所以,他對杜湘湘又敬又愧,他不忍傷害她,卻不得不無情的對她說:「湘湘,我不想再騙你,謝謝你這一年的照顧,等我回去杜家就向義父請罪,但是現在,我必須趕到靈兒身邊。她一個人去很危險。」
他顧不得杜湘湘傷心,哪怕他一個都打不過,他也要試一試。
這些人是杜首長派給杜湘湘的保鏢,可不講什麼情面,只要是敢違抗杜湘湘的人,他們也會不客氣,所以不等杜湘湘發令,他們就開始和杜若謙打起來,杜若謙根本不是他們的對手,很快便被打倒在地。

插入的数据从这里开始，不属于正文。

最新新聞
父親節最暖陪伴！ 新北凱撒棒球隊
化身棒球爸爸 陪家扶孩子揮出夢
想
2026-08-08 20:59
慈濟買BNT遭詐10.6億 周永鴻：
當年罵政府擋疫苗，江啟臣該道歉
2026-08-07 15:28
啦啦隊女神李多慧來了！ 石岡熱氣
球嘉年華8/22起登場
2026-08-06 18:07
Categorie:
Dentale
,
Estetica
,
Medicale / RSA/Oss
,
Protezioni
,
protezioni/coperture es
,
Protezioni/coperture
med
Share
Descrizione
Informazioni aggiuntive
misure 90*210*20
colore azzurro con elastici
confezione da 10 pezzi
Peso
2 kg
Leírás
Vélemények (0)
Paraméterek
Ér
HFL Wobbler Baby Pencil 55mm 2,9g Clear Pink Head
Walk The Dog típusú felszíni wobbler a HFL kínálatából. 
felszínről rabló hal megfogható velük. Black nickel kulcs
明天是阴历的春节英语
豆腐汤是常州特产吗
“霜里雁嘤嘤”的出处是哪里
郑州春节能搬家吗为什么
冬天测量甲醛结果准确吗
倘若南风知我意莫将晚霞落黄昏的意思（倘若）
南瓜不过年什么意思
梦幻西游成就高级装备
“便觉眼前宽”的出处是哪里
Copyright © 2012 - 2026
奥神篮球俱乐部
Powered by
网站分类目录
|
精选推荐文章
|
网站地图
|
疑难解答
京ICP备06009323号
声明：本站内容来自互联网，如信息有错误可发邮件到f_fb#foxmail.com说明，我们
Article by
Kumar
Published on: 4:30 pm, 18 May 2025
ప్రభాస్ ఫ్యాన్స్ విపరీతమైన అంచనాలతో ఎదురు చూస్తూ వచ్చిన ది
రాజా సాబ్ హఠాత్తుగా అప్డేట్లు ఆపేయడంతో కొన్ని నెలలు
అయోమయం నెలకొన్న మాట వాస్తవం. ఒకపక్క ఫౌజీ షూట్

杜若謙躺在地上鼻青臉腫,卻硬著一口氣不妥協,自然也承受了更多更重的拳頭。
杜湘湘不忍心看,終於下令讓他們住手。
她現在杜若謙身旁,低眸哀傷的問他,「你是不是寧願被打死,也要去她身邊?」
「是。」杜若謙堅定不移。
杜湘湘眼眸微濕,酸酸的說道:「好,我讓你去。」
杜若謙艱難起身,用手抹掉臉上的血水,一步一顫的向自己的車走去。
杜湘湘眼看著他離開,眼眸中強忍的淚水終於流出來。
「還愣著幹什麼?快跟上,好好保護他。」她痛苦的下令,直到此刻,她還是不爭氣的怕他在路上有什麼意外,怕景翼岑對他不利。
……
顧靈犀按照地址,終於找到了顧靈均的病房。
來的路上一切順利,她幾乎是暢通無阻的找到了顧靈均,站在門口,她看到惦記的弟弟,連日來的擔驚受怕一下子發泄出來,她快步跑到病床邊,「靈均,你有沒有事?有沒有受傷?有沒有……」
顧靈均看到顧靈犀很驚喜,「姐,你怎麼來了?你不是和姐夫去旅遊了嗎?」
顧靈犀一頭霧水。
「靈均,景翼岑有沒有對你怎麼樣?他打你了嗎?」她緊張的道。
顧靈均莫名其妙,「姐,你說什麼呢?姐夫對我可好了,怎麼會打我。他說你病剛好,需要散心,所以想和你一塊去旅遊,你瞧,他安排了這麼好的病房給我,說讓我安心養身體,這裡的醫生都對我很關照,我住在這裡別提多舒服。」
看著顧靈均開心的笑臉,顧靈犀懸著的一顆心才放下來。
她怎麼也沒想到,景翼岑不僅沒有傷害靈均,還為他安排這麼好的住院條件,這麼說,她一直在誤會他?
想到他的威脅,她生怕靈均有意外,真相卻與她想像的天差地別,心裡很不是滋味。
顧不得心裡產生的一絲內疚,突然想到正事,拉著顧靈均就往外走。
「姐,你要帶我去哪?」
「靈均,我已經買了機票,我要帶你離開南城,越快越好。」
顧靈均當然不願意,姐姐好好的怎麼要帶他走?「姐,你和姐夫出什麼事了?」
「以後我再和你解釋,快跟我走。」
顧靈犀怕景翼岑來了,不敢耽擱,拉著他就往門口走去。
突然,一個色的身影,像一座山一樣堵在了她的面前。